Toute sa persona criminelle repose d’ailleurs sur
l’apparat, avec cette cagoule sombre et ce ton glacial qui intimide ses victimes
avant que se révèle l’amateurisme de la Panthère Noire et que chaque tentative
tourne court. La panique le fait ainsi céder à la violence meurtrière, le
surnom et statut d’ennemi public numéro 1 se créant des conséquences plus que
du délit initial. Ian Merrick crée ce sentiment par la répétitivité des
cambriolages suivant le même schéma désastreux et qui s’alterne avec la
jubilation de Neilson de retour chez lui. On le voit s’admirer fièrement dans
son miroir, collectionner tel un adolescent le récit de ses méfaits dans un
cahier qui en rejoint d’autres exposant une carrière militaire qu’on devine
modeste. Là encore la mise en scène nous met à distance de la psyché perturbée
du personnage par un panoramique qui expose entièrement son bureau bondé d’équipement
guerrier avant de s’arrêter sur la silhouette quelconque de leur possesseur.

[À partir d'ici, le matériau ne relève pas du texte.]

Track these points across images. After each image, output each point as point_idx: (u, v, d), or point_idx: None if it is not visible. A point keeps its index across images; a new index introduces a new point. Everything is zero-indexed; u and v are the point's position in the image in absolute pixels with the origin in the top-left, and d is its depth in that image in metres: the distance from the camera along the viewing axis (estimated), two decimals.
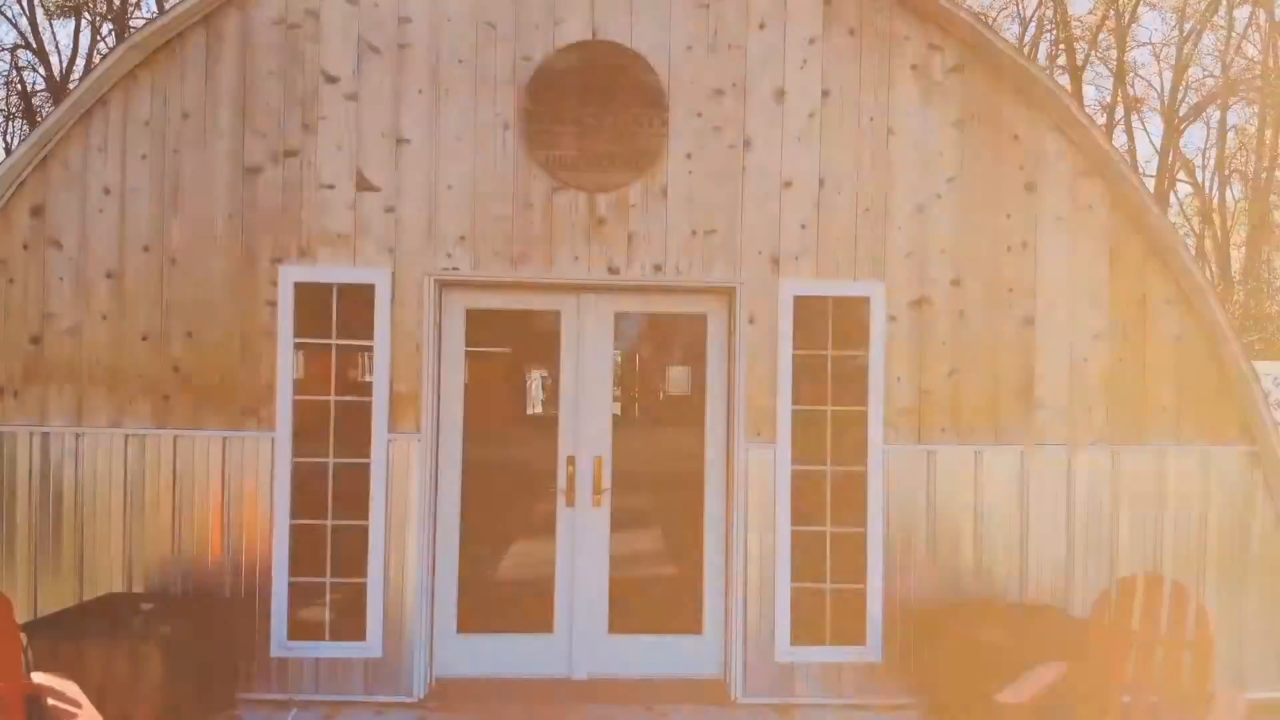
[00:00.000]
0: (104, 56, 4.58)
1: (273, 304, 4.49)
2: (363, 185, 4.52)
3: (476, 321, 4.80)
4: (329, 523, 4.52)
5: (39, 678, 3.32)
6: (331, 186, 4.52)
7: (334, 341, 4.54)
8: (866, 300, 4.62)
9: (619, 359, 5.12)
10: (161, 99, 4.53)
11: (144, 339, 4.51)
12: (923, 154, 4.65)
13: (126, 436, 4.50)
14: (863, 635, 4.60)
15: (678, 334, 5.21)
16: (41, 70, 27.28)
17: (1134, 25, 36.45)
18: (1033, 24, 36.22)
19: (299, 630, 4.51)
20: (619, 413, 5.04)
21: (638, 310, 4.94)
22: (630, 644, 4.76)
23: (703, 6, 4.59)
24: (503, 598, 4.93)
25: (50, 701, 3.12)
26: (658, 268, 4.61)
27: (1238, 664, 4.77)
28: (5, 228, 4.51)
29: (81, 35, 27.23)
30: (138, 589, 4.50)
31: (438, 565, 4.70)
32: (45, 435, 4.51)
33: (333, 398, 4.54)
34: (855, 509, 4.62)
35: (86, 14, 27.20)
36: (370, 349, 4.54)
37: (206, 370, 4.50)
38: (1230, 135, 40.06)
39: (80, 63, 27.08)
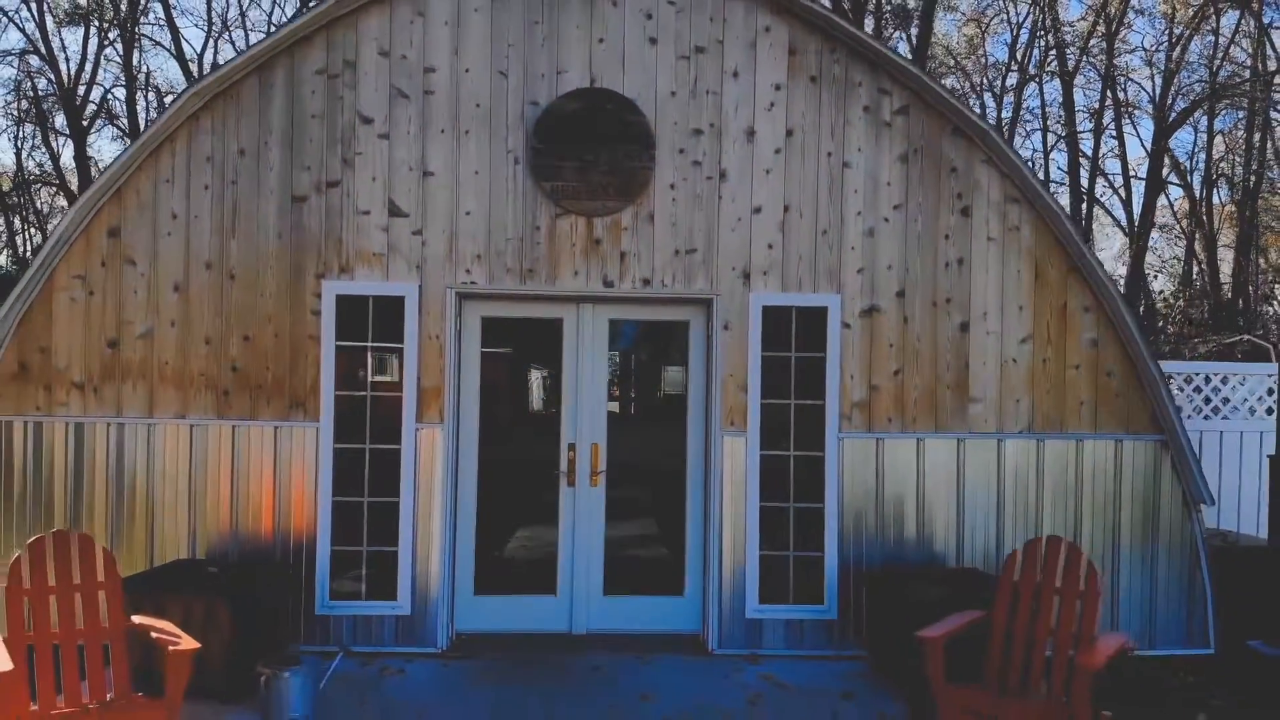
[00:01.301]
0: (171, 101, 5.31)
1: (317, 313, 5.26)
2: (394, 212, 5.29)
3: (491, 327, 5.57)
4: (365, 500, 5.30)
5: (137, 619, 4.09)
6: (367, 213, 5.29)
7: (369, 344, 5.31)
8: (824, 310, 5.39)
9: (616, 359, 5.89)
10: (220, 138, 5.29)
11: (206, 342, 5.28)
12: (873, 184, 5.42)
13: (191, 426, 5.27)
14: (821, 596, 5.37)
15: (663, 338, 5.98)
16: (51, 75, 28.10)
17: (1125, 30, 37.05)
18: (1025, 30, 36.77)
19: (339, 592, 5.28)
20: (613, 407, 5.80)
21: (629, 318, 5.71)
22: (622, 604, 5.54)
23: (684, 58, 5.36)
24: (513, 564, 5.71)
25: (154, 634, 3.89)
26: (646, 281, 5.38)
27: (1148, 624, 5.54)
28: (86, 248, 5.28)
29: (90, 42, 28.05)
30: (200, 556, 5.26)
31: (458, 536, 5.47)
32: (120, 425, 5.27)
33: (368, 393, 5.31)
34: (814, 488, 5.39)
35: (95, 20, 28.04)
36: (400, 351, 5.30)
37: (260, 369, 5.27)
38: (1218, 140, 40.61)
39: (89, 68, 27.88)
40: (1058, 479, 5.51)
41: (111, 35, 28.45)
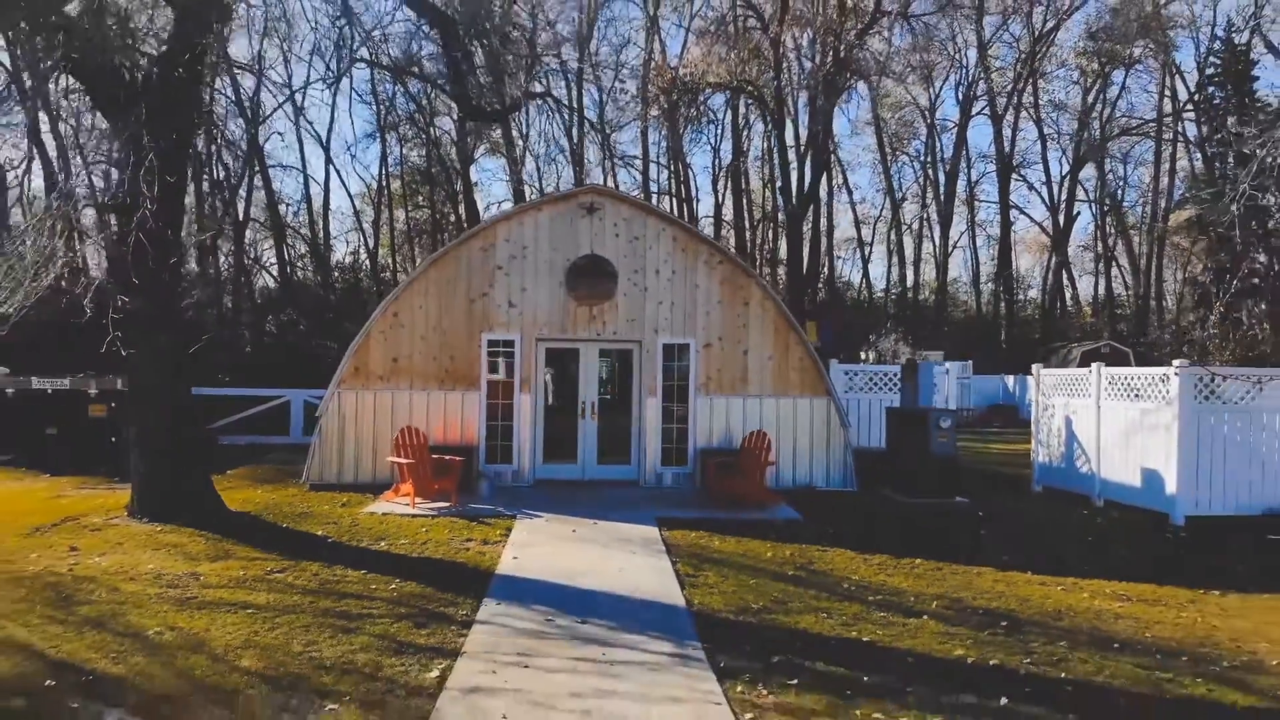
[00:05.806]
0: (418, 265, 12.89)
1: (480, 346, 12.88)
2: (510, 305, 12.93)
3: (549, 353, 13.23)
4: (499, 424, 12.93)
5: (435, 456, 11.71)
6: (500, 305, 12.92)
7: (501, 356, 12.94)
8: (689, 345, 13.05)
9: (605, 365, 13.55)
10: (440, 274, 12.91)
11: (434, 359, 12.88)
12: (708, 294, 13.10)
13: (428, 393, 12.87)
14: (687, 462, 13.04)
15: (621, 358, 13.64)
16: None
17: (1045, 79, 45.08)
18: (962, 85, 44.75)
19: (489, 460, 12.89)
20: (601, 388, 13.47)
21: (607, 349, 13.37)
22: (605, 468, 13.22)
23: (629, 242, 13.04)
24: (559, 450, 13.37)
25: (447, 458, 11.51)
26: (615, 333, 13.02)
27: (826, 477, 13.19)
28: (385, 320, 12.87)
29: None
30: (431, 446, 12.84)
31: (536, 440, 13.11)
32: (398, 393, 12.85)
33: (500, 378, 12.94)
34: (685, 419, 13.06)
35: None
36: (513, 362, 12.92)
37: (458, 370, 12.88)
38: (1120, 174, 48.64)
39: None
40: (784, 416, 13.18)
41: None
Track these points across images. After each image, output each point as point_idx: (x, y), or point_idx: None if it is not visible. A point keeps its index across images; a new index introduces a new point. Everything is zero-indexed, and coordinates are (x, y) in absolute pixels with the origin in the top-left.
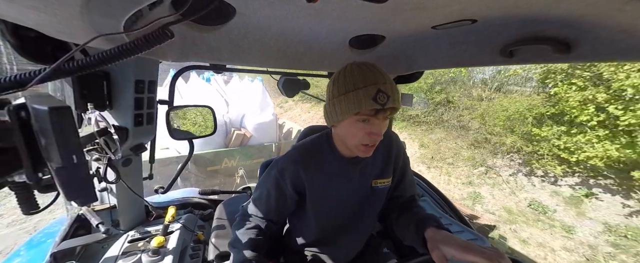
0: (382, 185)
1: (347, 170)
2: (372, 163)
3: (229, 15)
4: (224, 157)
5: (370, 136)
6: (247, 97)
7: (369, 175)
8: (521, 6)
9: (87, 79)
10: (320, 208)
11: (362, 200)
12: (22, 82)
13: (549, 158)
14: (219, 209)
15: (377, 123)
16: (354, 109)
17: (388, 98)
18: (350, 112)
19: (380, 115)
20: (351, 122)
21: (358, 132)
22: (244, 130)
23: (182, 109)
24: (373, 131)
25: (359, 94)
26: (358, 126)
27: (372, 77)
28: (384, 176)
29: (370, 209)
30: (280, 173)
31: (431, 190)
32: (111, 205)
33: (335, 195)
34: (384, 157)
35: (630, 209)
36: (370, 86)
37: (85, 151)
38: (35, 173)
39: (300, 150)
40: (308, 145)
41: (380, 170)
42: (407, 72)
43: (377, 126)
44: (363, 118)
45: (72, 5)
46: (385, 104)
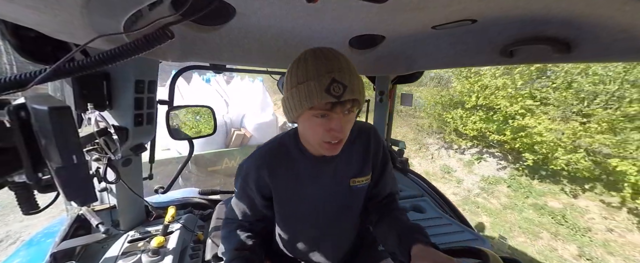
0: (360, 184)
1: (318, 171)
2: (347, 161)
3: (229, 15)
4: (225, 157)
5: (330, 133)
6: (247, 97)
7: (346, 174)
8: (521, 6)
9: (87, 79)
10: (292, 213)
11: (340, 201)
12: (22, 82)
13: (454, 134)
14: (217, 209)
15: (336, 118)
16: (307, 103)
17: (344, 89)
18: (304, 107)
19: (337, 108)
20: (307, 118)
21: (317, 129)
22: (244, 130)
23: (182, 109)
24: (332, 127)
25: (311, 86)
26: (315, 122)
27: (325, 66)
28: (363, 174)
29: (350, 211)
30: (244, 179)
31: (431, 190)
32: (111, 205)
33: (307, 198)
34: (362, 154)
35: (500, 166)
36: (323, 76)
37: (85, 151)
38: (35, 173)
39: (264, 151)
40: (273, 145)
41: (358, 169)
42: (407, 72)
43: (336, 121)
44: (319, 112)
45: (72, 5)
46: (341, 96)
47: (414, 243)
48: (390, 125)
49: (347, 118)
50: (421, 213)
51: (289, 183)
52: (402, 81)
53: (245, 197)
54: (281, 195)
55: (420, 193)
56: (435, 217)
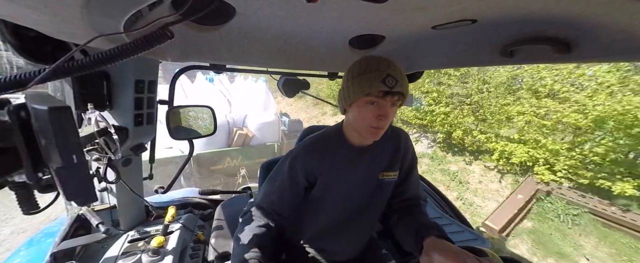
0: (388, 179)
1: (356, 160)
2: (380, 156)
3: (229, 15)
4: (227, 157)
5: (378, 118)
6: (250, 97)
7: (378, 167)
8: (521, 6)
9: (87, 79)
10: (330, 196)
11: (369, 192)
12: (22, 82)
13: (401, 122)
14: (219, 209)
15: (385, 105)
16: (365, 89)
17: (396, 82)
18: (362, 93)
19: (388, 97)
20: (361, 104)
21: (367, 114)
22: (246, 130)
23: (182, 108)
24: (381, 113)
25: (370, 77)
26: (367, 108)
27: (383, 64)
28: (391, 169)
29: (377, 202)
30: (293, 162)
31: (432, 191)
32: (111, 205)
33: (345, 183)
34: (392, 151)
35: (430, 145)
36: (380, 70)
37: (85, 151)
38: (35, 173)
39: (313, 139)
40: (320, 135)
41: (388, 163)
42: (407, 72)
43: (384, 109)
44: (372, 100)
45: (72, 5)
46: (393, 87)
47: (428, 235)
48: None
49: (392, 110)
50: None
51: (332, 169)
52: None
53: (290, 179)
54: (324, 179)
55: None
56: (436, 217)
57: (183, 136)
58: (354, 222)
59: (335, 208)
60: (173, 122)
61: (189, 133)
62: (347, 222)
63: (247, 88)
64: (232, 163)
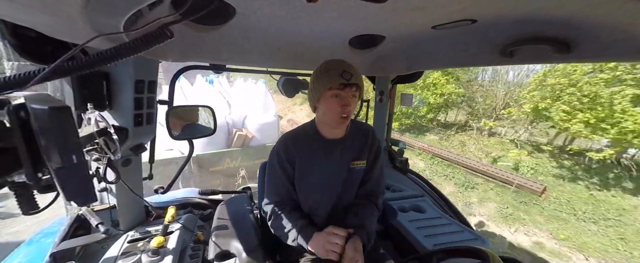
0: (358, 167)
1: (329, 149)
2: (351, 146)
3: (229, 15)
4: (226, 158)
5: (343, 108)
6: (249, 99)
7: (349, 157)
8: (521, 6)
9: (87, 79)
10: (307, 181)
11: (342, 180)
12: (22, 81)
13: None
14: (219, 209)
15: (346, 96)
16: (327, 84)
17: (351, 75)
18: (325, 88)
19: (347, 89)
20: (327, 98)
21: (334, 106)
22: (246, 131)
23: (182, 109)
24: (344, 103)
25: (330, 74)
26: (333, 101)
27: (338, 64)
28: (360, 158)
29: (349, 189)
30: (277, 155)
31: (431, 190)
32: (111, 205)
33: (319, 171)
34: (361, 142)
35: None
36: (337, 68)
37: (85, 151)
38: (35, 174)
39: (289, 133)
40: (297, 130)
41: (357, 153)
42: (407, 72)
43: (346, 99)
44: (335, 93)
45: (72, 5)
46: (349, 79)
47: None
48: (390, 125)
49: (353, 100)
50: (421, 213)
51: (308, 159)
52: (402, 81)
53: (281, 168)
54: (300, 166)
55: (420, 193)
56: (435, 217)
57: (183, 136)
58: (334, 208)
59: (315, 191)
60: (173, 122)
61: (188, 134)
62: (328, 212)
63: (247, 89)
64: (231, 164)
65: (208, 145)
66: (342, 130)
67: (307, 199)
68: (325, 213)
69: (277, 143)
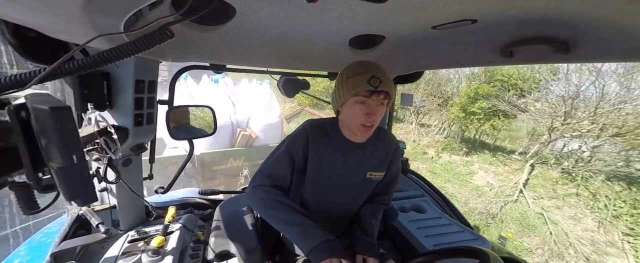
0: (374, 178)
1: (348, 152)
2: (371, 155)
3: (229, 15)
4: (230, 157)
5: (367, 116)
6: (254, 99)
7: (366, 165)
8: (521, 6)
9: (87, 79)
10: (317, 181)
11: (355, 186)
12: (22, 82)
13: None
14: (218, 209)
15: (372, 104)
16: (353, 90)
17: (380, 82)
18: (350, 93)
19: (374, 96)
20: (351, 104)
21: (357, 113)
22: (250, 130)
23: (182, 108)
24: (369, 111)
25: (357, 78)
26: (357, 107)
27: (368, 67)
28: (379, 170)
29: (361, 195)
30: (294, 139)
31: (431, 190)
32: (111, 205)
33: (332, 172)
34: (383, 154)
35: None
36: (365, 73)
37: (85, 151)
38: (36, 173)
39: (312, 123)
40: (320, 121)
41: (378, 164)
42: (407, 72)
43: (372, 107)
44: (360, 99)
45: (73, 5)
46: (377, 86)
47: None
48: (390, 125)
49: (380, 108)
50: (421, 213)
51: (324, 153)
52: (402, 81)
53: (288, 154)
54: (315, 160)
55: (420, 193)
56: (435, 217)
57: (183, 136)
58: (340, 214)
59: (323, 193)
60: (173, 122)
61: (189, 134)
62: (333, 212)
63: (252, 90)
64: (234, 163)
65: (212, 144)
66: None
67: (313, 197)
68: (326, 214)
69: (300, 128)
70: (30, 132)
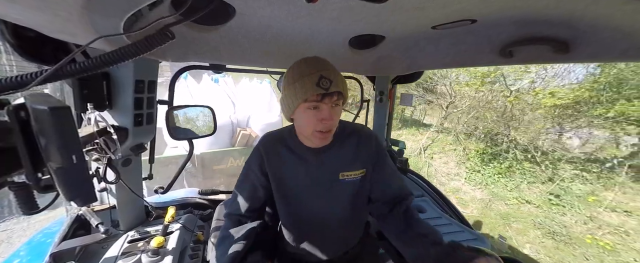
0: (349, 178)
1: (307, 158)
2: (336, 155)
3: (229, 15)
4: (230, 156)
5: (322, 122)
6: (254, 98)
7: (335, 167)
8: (521, 6)
9: (87, 79)
10: (284, 189)
11: (327, 190)
12: (23, 83)
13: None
14: (218, 209)
15: (325, 108)
16: (302, 95)
17: (330, 83)
18: (299, 100)
19: (326, 99)
20: (302, 110)
21: (310, 119)
22: (250, 130)
23: (182, 108)
24: (323, 116)
25: (304, 81)
26: (309, 114)
27: (314, 66)
28: (353, 169)
29: (338, 200)
30: (248, 160)
31: (431, 190)
32: (111, 205)
33: (297, 179)
34: (352, 152)
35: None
36: (313, 74)
37: (85, 151)
38: (35, 174)
39: (266, 137)
40: (272, 133)
41: (349, 163)
42: (407, 72)
43: (326, 111)
44: (312, 104)
45: (73, 5)
46: (328, 88)
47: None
48: (390, 125)
49: (335, 110)
50: (421, 213)
51: (282, 166)
52: (402, 81)
53: (248, 180)
54: (274, 173)
55: (420, 193)
56: (435, 217)
57: (183, 136)
58: (325, 222)
59: (296, 204)
60: (173, 122)
61: (188, 134)
62: (318, 222)
63: (252, 89)
64: (234, 163)
65: (212, 143)
66: (327, 141)
67: (288, 211)
68: (316, 223)
69: (255, 146)
70: (29, 132)
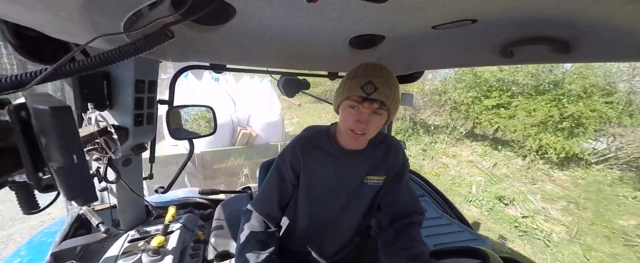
0: (373, 183)
1: (341, 159)
2: (367, 160)
3: (229, 15)
4: (230, 156)
5: (356, 123)
6: (255, 97)
7: (362, 169)
8: (521, 6)
9: (87, 79)
10: (311, 191)
11: (351, 193)
12: (23, 82)
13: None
14: (219, 209)
15: (363, 111)
16: (346, 93)
17: (375, 89)
18: (343, 96)
19: (366, 103)
20: (344, 107)
21: (348, 117)
22: (250, 129)
23: (182, 108)
24: (359, 118)
25: (353, 82)
26: (348, 111)
27: (368, 72)
28: (376, 173)
29: (358, 204)
30: (281, 157)
31: (431, 190)
32: (111, 205)
33: (326, 180)
34: (381, 157)
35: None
36: (363, 77)
37: (86, 151)
38: (36, 173)
39: (301, 136)
40: (309, 133)
41: (375, 168)
42: (407, 72)
43: (362, 114)
44: (352, 103)
45: (73, 5)
46: (370, 93)
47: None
48: (391, 125)
49: (374, 118)
50: None
51: (315, 163)
52: (402, 81)
53: (278, 175)
54: (307, 170)
55: (420, 193)
56: (435, 217)
57: (183, 136)
58: (337, 221)
59: (319, 202)
60: (173, 121)
61: (189, 133)
62: (331, 224)
63: (252, 88)
64: (235, 162)
65: (212, 142)
66: (361, 144)
67: (311, 207)
68: (331, 224)
69: (289, 144)
70: (30, 131)
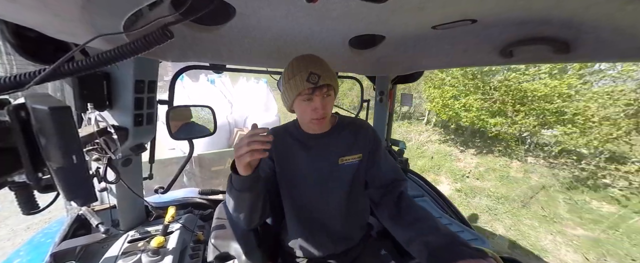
0: (348, 162)
1: (309, 143)
2: (336, 143)
3: (229, 15)
4: (228, 157)
5: (315, 111)
6: (251, 98)
7: (335, 153)
8: (521, 6)
9: (87, 79)
10: (289, 180)
11: (327, 175)
12: (22, 82)
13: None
14: (219, 209)
15: (317, 99)
16: (295, 91)
17: (319, 77)
18: (294, 94)
19: (317, 92)
20: (298, 103)
21: (306, 109)
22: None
23: (182, 108)
24: (315, 107)
25: (296, 79)
26: (304, 105)
27: (305, 64)
28: (351, 153)
29: (338, 185)
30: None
31: (431, 190)
32: (111, 205)
33: (299, 164)
34: (351, 138)
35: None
36: (303, 72)
37: (85, 151)
38: (35, 173)
39: (275, 127)
40: (280, 126)
41: (346, 149)
42: (407, 72)
43: (317, 102)
44: (304, 97)
45: (72, 5)
46: (317, 82)
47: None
48: (391, 125)
49: (326, 100)
50: None
51: (287, 151)
52: (402, 81)
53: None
54: (281, 161)
55: (420, 193)
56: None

Cette construction va prendre une tournure plus sordide lorsque
Neilson va s’essayer à un crime dont il n’a pas l’envergure, l’enlèvement avec
demande de rançon de l’adolescente Lesley Whittle. L’amateurisme de Neilson
conjugué à la maladresse de la police et une suite de hasards malheureux
conduisent ainsi au fait divers qui révoltera l’Angleterre. Donald Sumper est
absolument magistral dans le rôle-titre, incarnant une paradoxale « normalité
imprévisible ». Son visage insignifiant semble pouvoir se déformer à tout
moment dans un rictus illustrant sa démence. Parfois l’armure se fend
étonnamment lorsqu’on le verra pleurer devant un film ou en prendre une aptitude
plus tendre pour convaincre sa victime alors qu’il l’emmène dans les égouts
pour la séquestrer. Finalement Neilson est le reflet monstrueux de l’Angleterre
des 70’s.
Il vit dans le souvenir de son passé militaire exaltant tout comme le
pays en crise fantasme la grandeur révolue de l’Empire Britannique. Pour
répondre à son quotidien terne, il revit donc par le crime les sensations de
campagnes guerrières mais sera toujours renvoyé à son incompétence. L’imagerie
clinique et terne dépeint ainsi un ordinaire terne impossible à transcender, la
photo de Joe Mangine scrutant avec crudité la désolation du réel dans une
campagne dépressive, une urbanité grisâtre. Aucune fioriture psychologique dans
un montage sec et un dialogue réduit au minimum, le malaise naît de cette
approche frontale et sans maniérisme qui laisse tout à l’interprétation du
spectateur. Ian Merrick pousse en quelque sorte à l’extrême les
expérimentations de Richard Fleischer dans L’étrangleur de Boston (1968) L’étrangleur de la place Rilington (1971).
En fin de production les tensions s’exacerberont pourtant,
la presse extrapolant sur le contenu supposé racoleur du film. Convié à s’exprimer
lors d’une émission télévisée, Ian Merrick est pris au piège sans pouvoir se
défendre et la diffusion a un effet désastreux alors que la sortie est
imminente. Le distributeur procède alors a une sortie limitée pour observer les
réactions à Liverpool, Norwich, Hull et Birmingham. La malchance s’en mêle à
nouveau puisqu’une météo catastrophique dans le nord de l’Angleterre ne permet
une sortie effective et triomphale qu’à Liverpool. Birmingham et Hull épargné
par le climat voient leurs élus s’imposer avec la police à la première du film
pour empêcher la projection. Cette initiative signera le glas d’une possible
sortie et hormis une édition VHS au début des années 80, le film restera
invisible de longues années. Ce classique dérangeant et maudit du polar, passé
ce contexte explosif se doit d’être redécouvert aujourd’hui.